_What the task requires_.
With the pictures left out, write out exactly the lines of the listing below that run from the line with "pinky mcp: (329, 188)" through the line with "pinky pip: (143, 141)".

_Information provided_.
▽

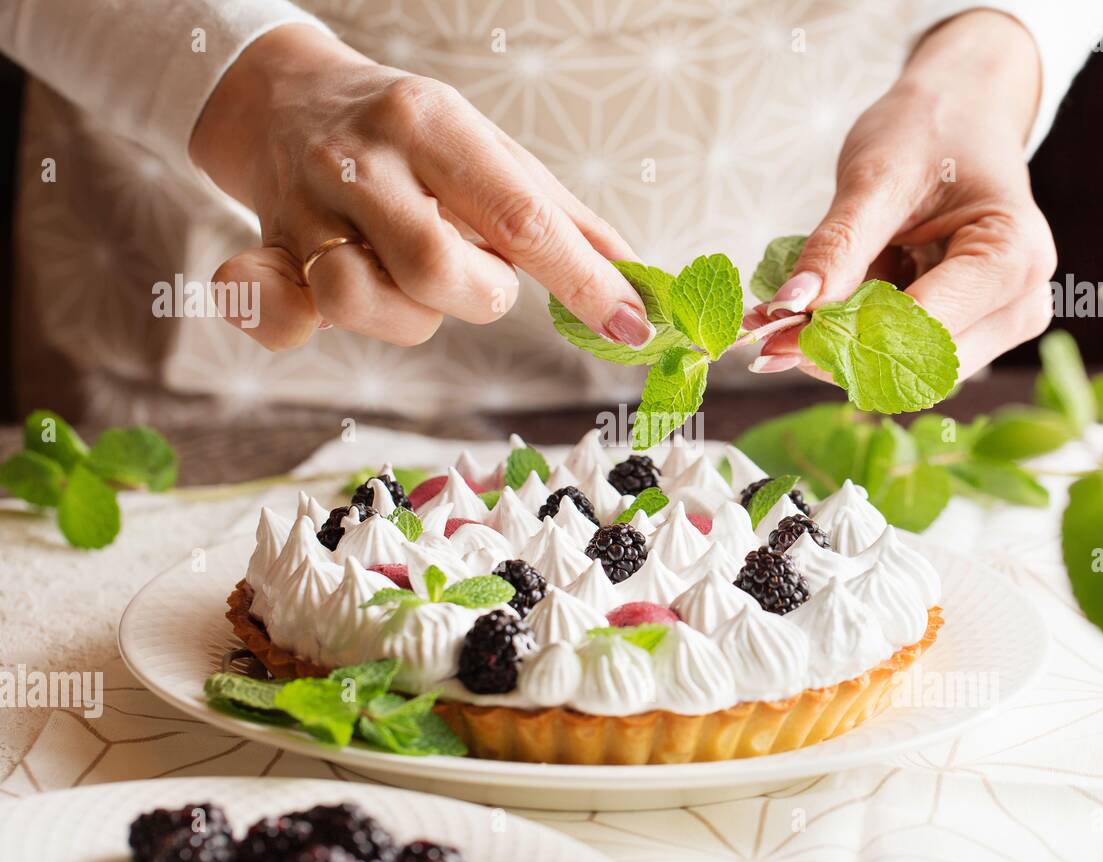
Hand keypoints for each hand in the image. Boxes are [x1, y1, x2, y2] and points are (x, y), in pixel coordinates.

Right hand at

△
▽

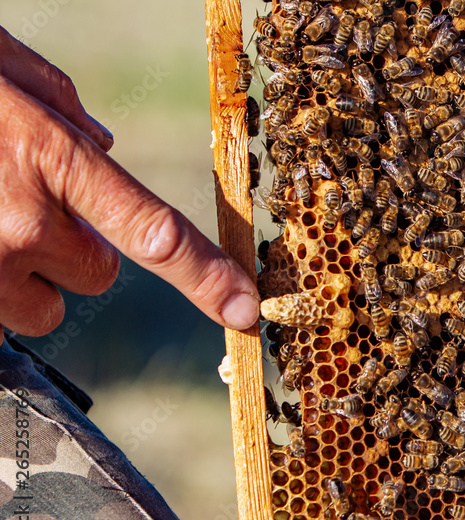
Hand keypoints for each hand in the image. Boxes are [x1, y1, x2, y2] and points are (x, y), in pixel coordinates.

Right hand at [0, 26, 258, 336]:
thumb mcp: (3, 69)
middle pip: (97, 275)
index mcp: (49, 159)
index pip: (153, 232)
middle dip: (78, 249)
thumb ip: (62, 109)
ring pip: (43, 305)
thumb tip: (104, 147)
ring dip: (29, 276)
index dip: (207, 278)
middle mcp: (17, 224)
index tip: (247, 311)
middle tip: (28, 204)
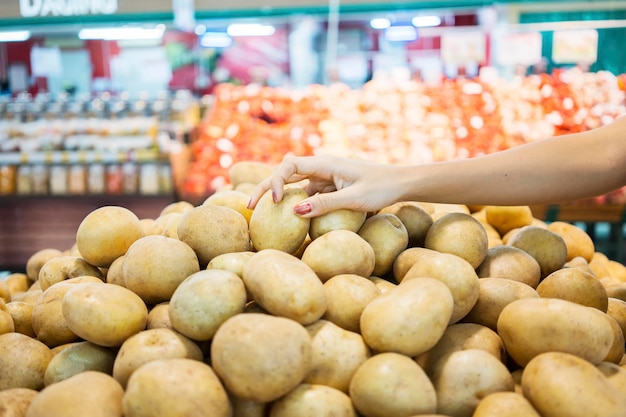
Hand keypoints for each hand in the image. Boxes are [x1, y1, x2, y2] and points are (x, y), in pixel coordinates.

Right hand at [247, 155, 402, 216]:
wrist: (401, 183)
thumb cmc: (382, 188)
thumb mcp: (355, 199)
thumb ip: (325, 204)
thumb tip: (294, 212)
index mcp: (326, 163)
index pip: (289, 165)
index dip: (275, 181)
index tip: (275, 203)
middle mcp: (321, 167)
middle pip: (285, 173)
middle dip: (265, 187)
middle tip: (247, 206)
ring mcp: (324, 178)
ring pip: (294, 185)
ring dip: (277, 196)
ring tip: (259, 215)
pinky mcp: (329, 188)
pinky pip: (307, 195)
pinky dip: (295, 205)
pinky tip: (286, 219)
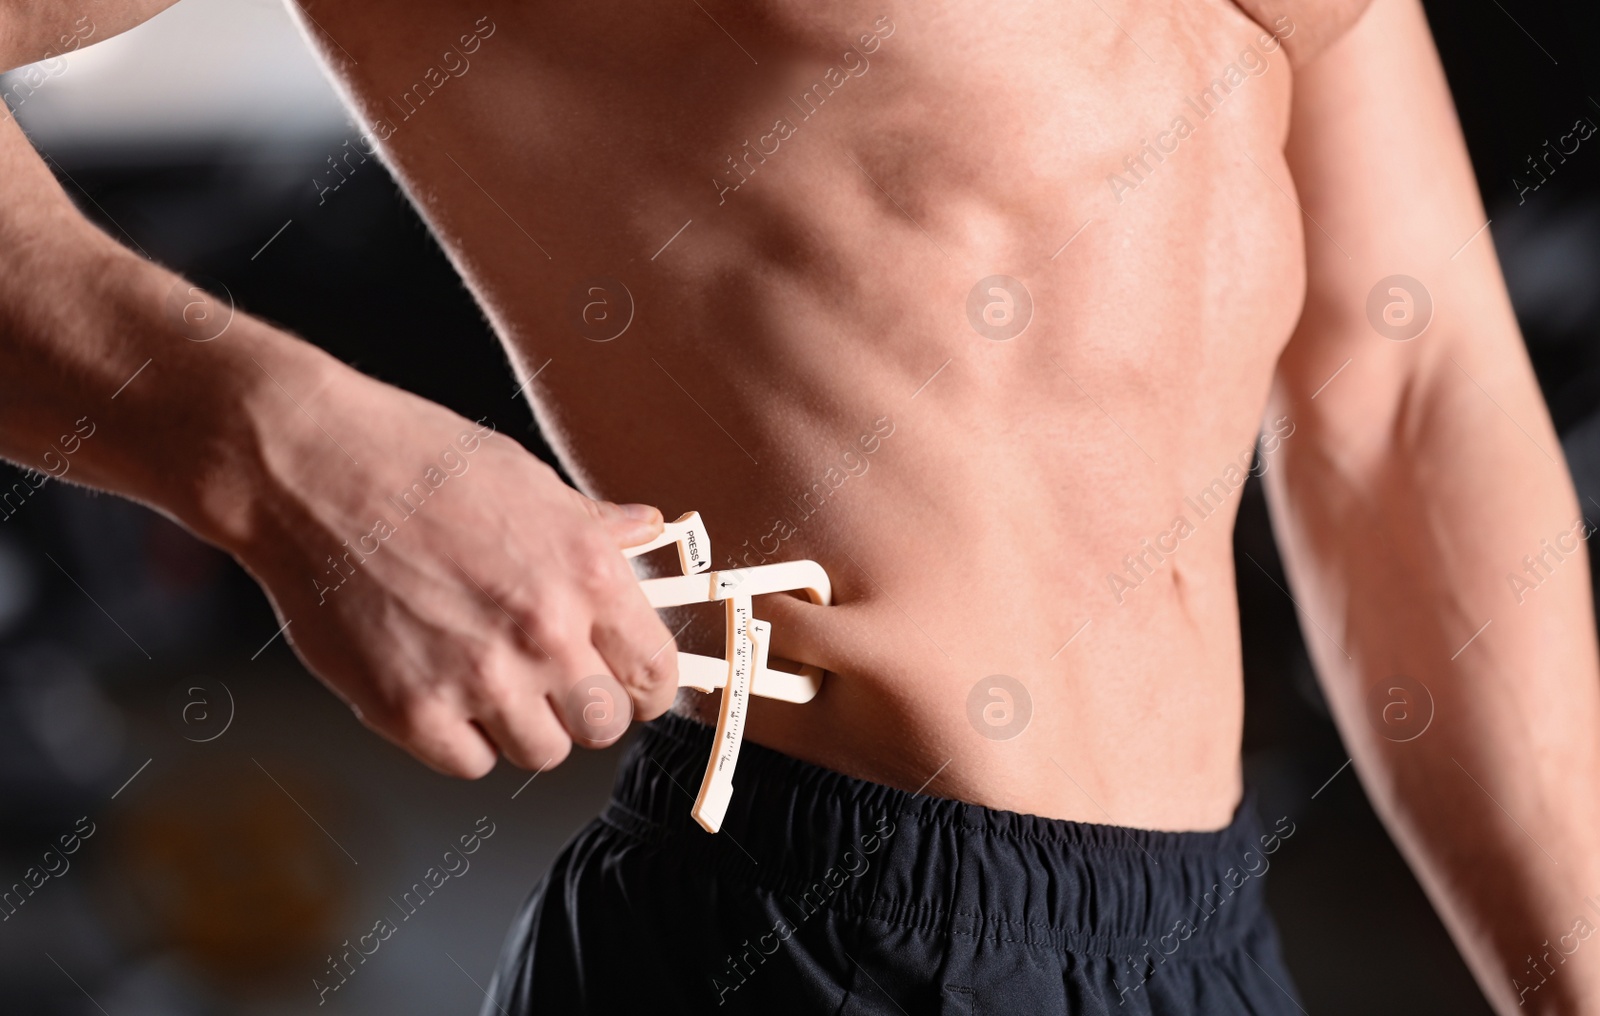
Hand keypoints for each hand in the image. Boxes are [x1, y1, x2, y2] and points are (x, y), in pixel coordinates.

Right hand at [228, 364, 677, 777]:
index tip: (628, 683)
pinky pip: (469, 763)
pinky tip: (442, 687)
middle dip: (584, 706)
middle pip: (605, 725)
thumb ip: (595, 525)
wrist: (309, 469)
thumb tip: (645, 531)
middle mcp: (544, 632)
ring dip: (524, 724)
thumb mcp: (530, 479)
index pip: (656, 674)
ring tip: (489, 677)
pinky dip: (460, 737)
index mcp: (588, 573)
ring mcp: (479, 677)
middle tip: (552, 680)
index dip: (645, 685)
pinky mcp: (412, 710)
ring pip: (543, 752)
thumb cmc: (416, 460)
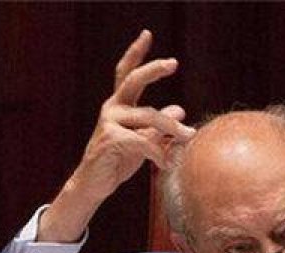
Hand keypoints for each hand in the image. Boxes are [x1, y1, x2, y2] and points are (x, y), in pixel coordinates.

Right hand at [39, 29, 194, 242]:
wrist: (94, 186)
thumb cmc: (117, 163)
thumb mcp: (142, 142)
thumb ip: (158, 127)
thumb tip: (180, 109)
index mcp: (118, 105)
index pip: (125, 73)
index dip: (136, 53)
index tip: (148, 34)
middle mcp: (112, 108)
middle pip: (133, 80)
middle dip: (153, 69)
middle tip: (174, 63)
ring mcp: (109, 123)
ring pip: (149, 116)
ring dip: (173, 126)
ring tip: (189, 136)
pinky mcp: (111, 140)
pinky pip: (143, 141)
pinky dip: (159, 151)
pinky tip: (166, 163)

△

_Expected output_.
pinky mcp: (329, 188)
pinky pip: (307, 195)
pinky dip: (295, 205)
pinky tip: (286, 219)
Hand keypoints for each hand in the image. Boxes are [x1, y1, x2, y2] and points are (x, y), in pixel coordinates.

Right hand at [228, 364, 677, 777]:
index tip: (628, 683)
pinky pip: (469, 763)
pinky tip: (442, 687)
middle dip: (584, 706)
middle pip: (605, 725)
thumb ip: (595, 525)
wrist: (309, 469)
thumb tip: (645, 531)
middle mcp: (544, 632)
ring dip: (524, 724)
thumb mcp: (530, 479)
index pip: (656, 674)
ring tip: (489, 677)
pinky dip: (460, 737)
index mcp: (588, 573)
ring mcp: (479, 677)
middle tip: (552, 680)
index dip: (645, 685)
pinky mcp: (412, 710)
ring pip: (543, 752)
thumb cmc: (416, 460)
Hand keypoints for each hand in the image. Boxes are [x1, y1, x2, y2] and points are (x, y), in pixel coordinates.

Right hand at [39, 29, 194, 242]:
wrist: (94, 186)
thumb cmc: (117, 163)
thumb mcp: (142, 142)
thumb ip: (158, 127)
thumb tip: (180, 109)
index mcp: (118, 105)
index pip: (125, 73)
index dip: (136, 53)
index tip: (148, 34)
middle mcp: (112, 108)
middle pip: (133, 80)
middle dip: (153, 69)
middle tip: (174, 63)
ring mcp: (109, 123)
ring pip: (149, 116)
ring dip: (173, 126)
ring tip: (189, 136)
pinky mcp: (111, 140)
pinky pip: (143, 141)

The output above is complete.